Posted Tue, 25 Jun 2013 in Cancer
Answered by Dr. Robert Galamaga 2 hours later
Hello and thanks for the query.

Your question is a good one and I will work on providing you with some guidance.

Frequently in the setting of cancer of the head and neck we use chemotherapy and radiation. Particularly in cancers involving the mouth and throat this can cause a significant degree of irritation of the soft tissue. This makes eating and drinking very difficult.

In the case of your husband I think the feeding tube is a good temporary consideration to help maintain his nutrition and hydration. This may also decrease the likelihood that he would aspirate secrets while eating or drinking.

The feeding tube is of course a temporary treatment. As his tissue heals and as he recovers you can discuss the removal of the feeding tube with his doctors.
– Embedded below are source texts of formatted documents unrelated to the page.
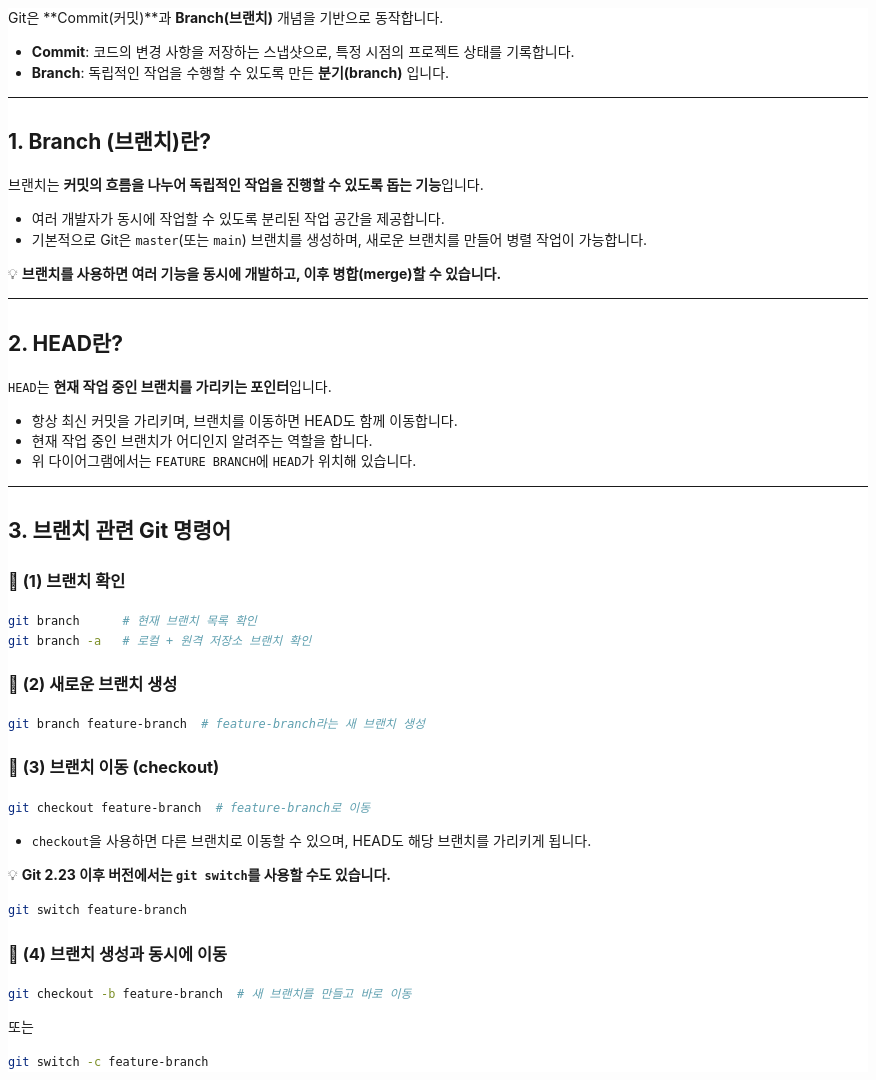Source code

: Git은 **Commit(커밋)**과 **Branch(브랜치)** 개념을 기반으로 동작합니다.  
- **Commit**: 코드의 변경 사항을 저장하는 스냅샷으로, 특정 시점의 프로젝트 상태를 기록합니다.  
- **Branch**: 독립적인 작업을 수행할 수 있도록 만든 **분기(branch)** 입니다.  

---

## **1. Branch (브랜치)란?**  
브랜치는 **커밋의 흐름을 나누어 독립적인 작업을 진행할 수 있도록 돕는 기능**입니다.  
- 여러 개발자가 동시에 작업할 수 있도록 분리된 작업 공간을 제공합니다.  
- 기본적으로 Git은 `master`(또는 `main`) 브랜치를 생성하며, 새로운 브랜치를 만들어 병렬 작업이 가능합니다.  

💡 **브랜치를 사용하면 여러 기능을 동시에 개발하고, 이후 병합(merge)할 수 있습니다.**  

---

## **2. HEAD란?**  
`HEAD`는 **현재 작업 중인 브랜치를 가리키는 포인터**입니다.  
- 항상 최신 커밋을 가리키며, 브랜치를 이동하면 HEAD도 함께 이동합니다.  
- 현재 작업 중인 브랜치가 어디인지 알려주는 역할을 합니다.  
- 위 다이어그램에서는 `FEATURE BRANCH`에 `HEAD`가 위치해 있습니다.  

---

## **3. 브랜치 관련 Git 명령어**  

### 🔹 **(1) 브랜치 확인**
```bash
git branch      # 현재 브랜치 목록 확인
git branch -a   # 로컬 + 원격 저장소 브랜치 확인
```

### 🔹 **(2) 새로운 브랜치 생성**
```bash
git branch feature-branch  # feature-branch라는 새 브랜치 생성
```

### 🔹 **(3) 브랜치 이동 (checkout)**
```bash
git checkout feature-branch  # feature-branch로 이동
```
- `checkout`을 사용하면 다른 브랜치로 이동할 수 있으며, HEAD도 해당 브랜치를 가리키게 됩니다.

💡 **Git 2.23 이후 버전에서는 `git switch`를 사용할 수도 있습니다.**
```bash
git switch feature-branch
```

### 🔹 **(4) 브랜치 생성과 동시에 이동**
```bash
git checkout -b feature-branch  # 새 브랜치를 만들고 바로 이동
```
또는  
```bash
git switch -c feature-branch
```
Thanks again for submitting the query.

Please let me know if you have any additional specific concerns.

Dr Galamaga
Above answer was peer-reviewed by
Follow-up: Had neoplasm supraglottic. Had inserted peg tube due to imparied epiglottis and base of the tongue damaged. Guide? 5 days later
Is this condition reversible with therapy and swallowing and speech exercising to the point where the epiglottis will work properly again. At this time the food is going down the lungs. He has since had an emergency peg tube placed.
Answered by Dr. Robert Galamaga 5 hours later
Hello again,

Every patient is different and time will tell us how well he will recover after the treatments. Typically the swallowing ability will improve as treatments finish and tissue heals.

I am glad he has the feeding tube in place now - this will help assure proper nutrition and hydration and will decrease the risk of aspiration and pneumonia.

The healing process is very gradual and may take weeks.

Thanks again for sharing your concerns. Please let me know if I can be of any additional assistance.